Provided passage below:

Navigating the aftermath of a workplace injury can be a highly difficult process. You may be able to recover payment for the lost income you incur during your recovery. However, it is likely that the amount of lost wage benefits you recover will only amount to a portion of your average weekly income. Accordingly, once you have sufficiently healed, you may need to return to work in order to get your life back on track.

The decision to return to work after filing a Workers’ Compensation claim in Pennsylvania will be based on your recovery progress. Once your physician has determined that you have reached the stage of “Maximum Medical Improvement” (MMI), you may be cleared to return. However, even after reaching MMI, you may still be limited in the type and amount of work you can perform. If you are permanently restricted from performing your pre-injury job duties, then you may qualify for long-term benefits.

Get support from our Certified Pennsylvania Workers’ Compensation Lawyers by calling Cardamone Law at (267) 651-7945.

End of Provided passage.
Listed entries below:

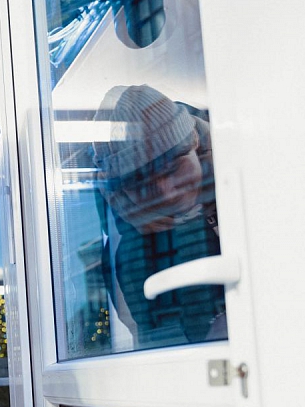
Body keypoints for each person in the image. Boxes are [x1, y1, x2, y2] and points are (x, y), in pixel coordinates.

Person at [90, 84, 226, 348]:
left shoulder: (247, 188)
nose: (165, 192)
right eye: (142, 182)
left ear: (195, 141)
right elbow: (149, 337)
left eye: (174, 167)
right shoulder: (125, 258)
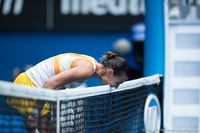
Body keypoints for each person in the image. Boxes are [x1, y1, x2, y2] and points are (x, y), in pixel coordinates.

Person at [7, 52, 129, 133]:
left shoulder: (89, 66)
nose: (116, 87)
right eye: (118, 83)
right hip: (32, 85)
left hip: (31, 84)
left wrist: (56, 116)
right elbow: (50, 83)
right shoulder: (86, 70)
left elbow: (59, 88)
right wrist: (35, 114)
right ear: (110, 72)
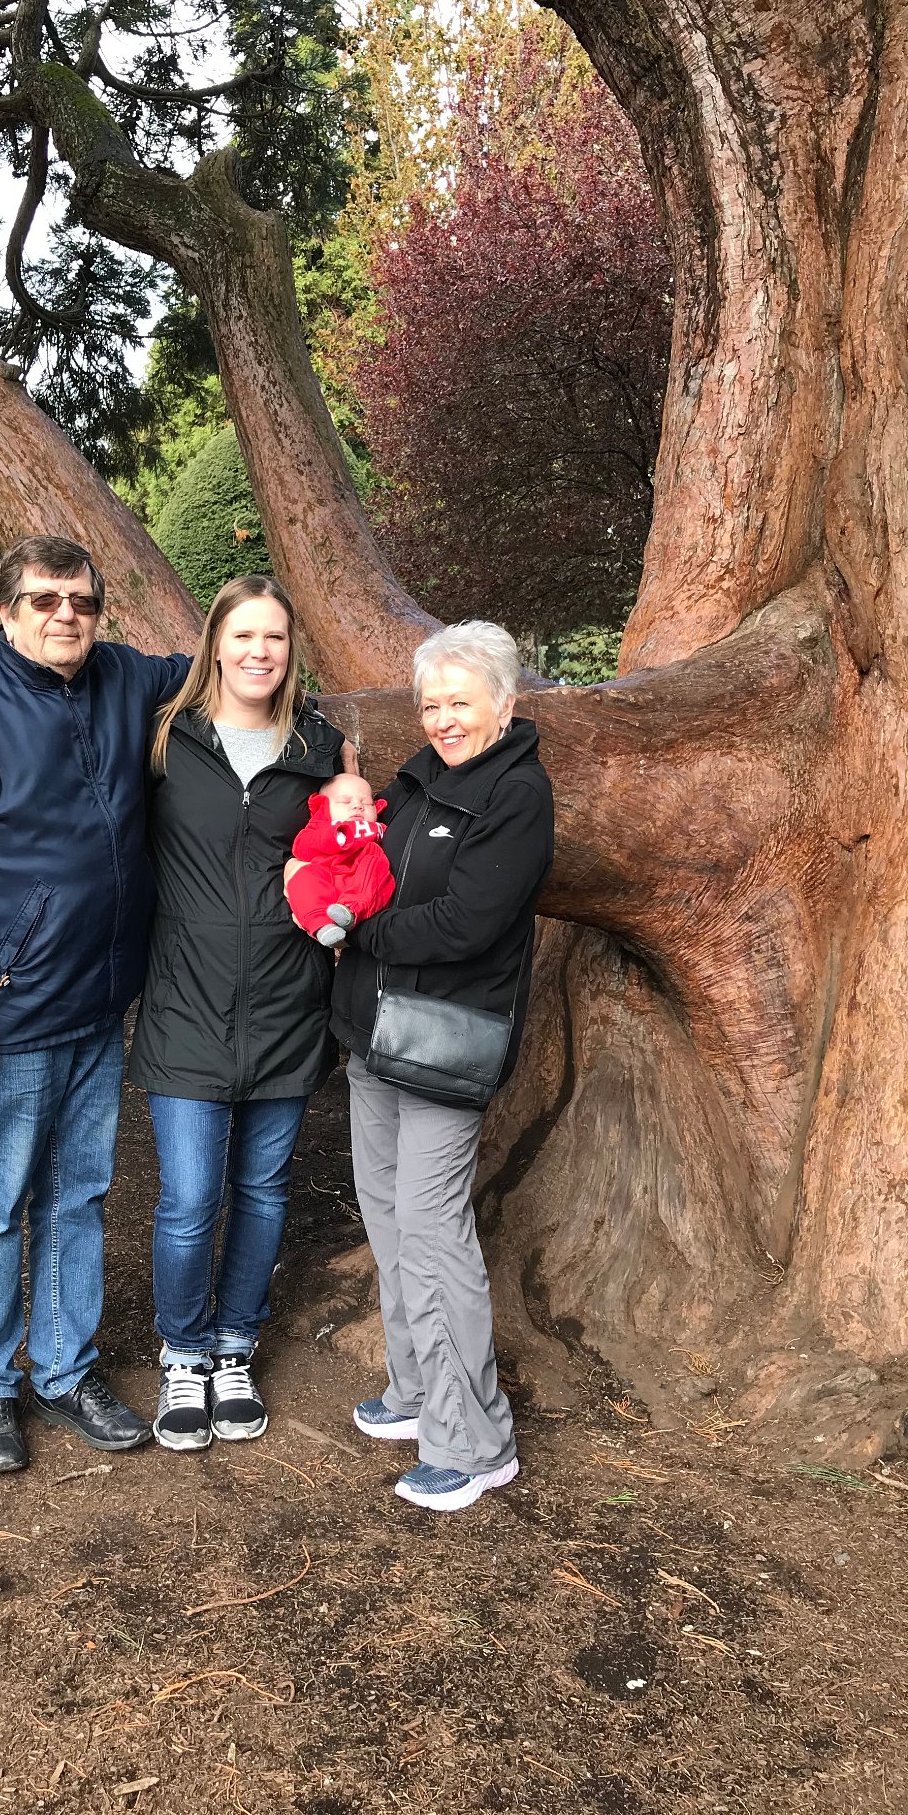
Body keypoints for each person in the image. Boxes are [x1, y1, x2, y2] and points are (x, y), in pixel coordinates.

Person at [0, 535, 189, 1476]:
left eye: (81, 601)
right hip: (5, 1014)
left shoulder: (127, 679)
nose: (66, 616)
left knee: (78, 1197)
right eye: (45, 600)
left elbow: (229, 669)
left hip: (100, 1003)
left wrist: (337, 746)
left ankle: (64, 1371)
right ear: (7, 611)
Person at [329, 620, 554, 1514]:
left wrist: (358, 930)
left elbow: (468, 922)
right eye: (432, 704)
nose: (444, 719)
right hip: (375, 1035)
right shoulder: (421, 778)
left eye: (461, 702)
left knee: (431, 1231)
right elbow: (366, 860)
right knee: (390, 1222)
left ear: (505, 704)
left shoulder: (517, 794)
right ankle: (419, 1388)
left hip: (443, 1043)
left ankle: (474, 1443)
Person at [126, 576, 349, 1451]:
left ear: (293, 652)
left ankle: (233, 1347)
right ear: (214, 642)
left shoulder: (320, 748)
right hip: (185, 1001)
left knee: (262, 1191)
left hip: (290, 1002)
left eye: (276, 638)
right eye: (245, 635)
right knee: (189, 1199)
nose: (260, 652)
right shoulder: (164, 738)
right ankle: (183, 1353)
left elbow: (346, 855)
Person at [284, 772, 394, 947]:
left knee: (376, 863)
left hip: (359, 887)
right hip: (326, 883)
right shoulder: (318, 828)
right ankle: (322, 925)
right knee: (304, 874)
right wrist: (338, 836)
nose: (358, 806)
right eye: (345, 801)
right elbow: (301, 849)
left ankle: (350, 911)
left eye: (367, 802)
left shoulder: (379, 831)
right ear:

End of Listed entries.

Work task 1: In the workers' compensation passage, switch "physician" to "doctor" and give the text again starting with "The decision to" and going on through "at (267) 651-7945.".
Work task 2: Shorten the paragraph of the workers' compensation passage that opens with "The decision to return to work" into a brief list that keeps its main facts.
Work task 3: Extend the workers' compensation passage by writing on from its last sentence.

Output 1:
The decision to return to work after filing a Workers’ Compensation claim in Pennsylvania will be based on your recovery progress. Once your doctor has determined that you have reached the stage of “Maximum Medical Improvement” (MMI), you may be cleared to return. However, even after reaching MMI, you may still be limited in the type and amount of work you can perform. If you are permanently restricted from performing your pre-injury job duties, then you may qualify for long-term benefits.

Get support from our Certified Pennsylvania Workers’ Compensation Lawyers by calling Cardamone Law at (267) 651-7945.

Output 2:
- In Pennsylvania, when you return to work after a Workers' Compensation claim depends on how well you are recovering.
- You may be cleared to go back once your physician finds you have reached Maximum Medical Improvement (MMI).
- Even after MMI, you may still be limited in the type and amount of work you can do.
- If you are permanently unable to do your pre-injury job duties, you may qualify for long-term benefits.

Output 3:
Returning to Work After Filing a Workers’ Compensation Claim in Pennsylvania

Lost wage benefits provided through Workers’ Compensation offer crucial support to injured employees who are unable to earn income during their recoveries. Still, in some cases, the amount of benefits being paid out may seem insufficient when compared to claimants’ pre-injury earnings. Many clients ask our Workers’ Compensation attorneys if they may return to work so that they can sufficiently provide for themselves and their families.

As previously discussed, the decision to return to work after filing your Workers’ Compensation claim will be made by your physician. They will carefully monitor your recovery progress to determine when you have reached MMI. MMI refers to the stage at which you have reached a recovery plateau. In other words, this is the stage at which your condition cannot be improved any further.

The period of time in which you are unable to work is often referred to as your “healing period.” As outlined by § 306(c)(25) of the Pennsylvania Workers’ Compensation Act, the length of your healing period is sometimes defined by code rather that the specific circumstances of your case.

Once you have reached MMI, you may be cleared to return to work. However, it is important to remember that not all MMI designations are created equal. For example, a worker who suffers a sprained muscle may reach MMI and be fully recovered. Meanwhile, a worker who incurs a spinal cord injury may reach MMI but still have significant limitations that prevent them from performing their pre-injury job duties.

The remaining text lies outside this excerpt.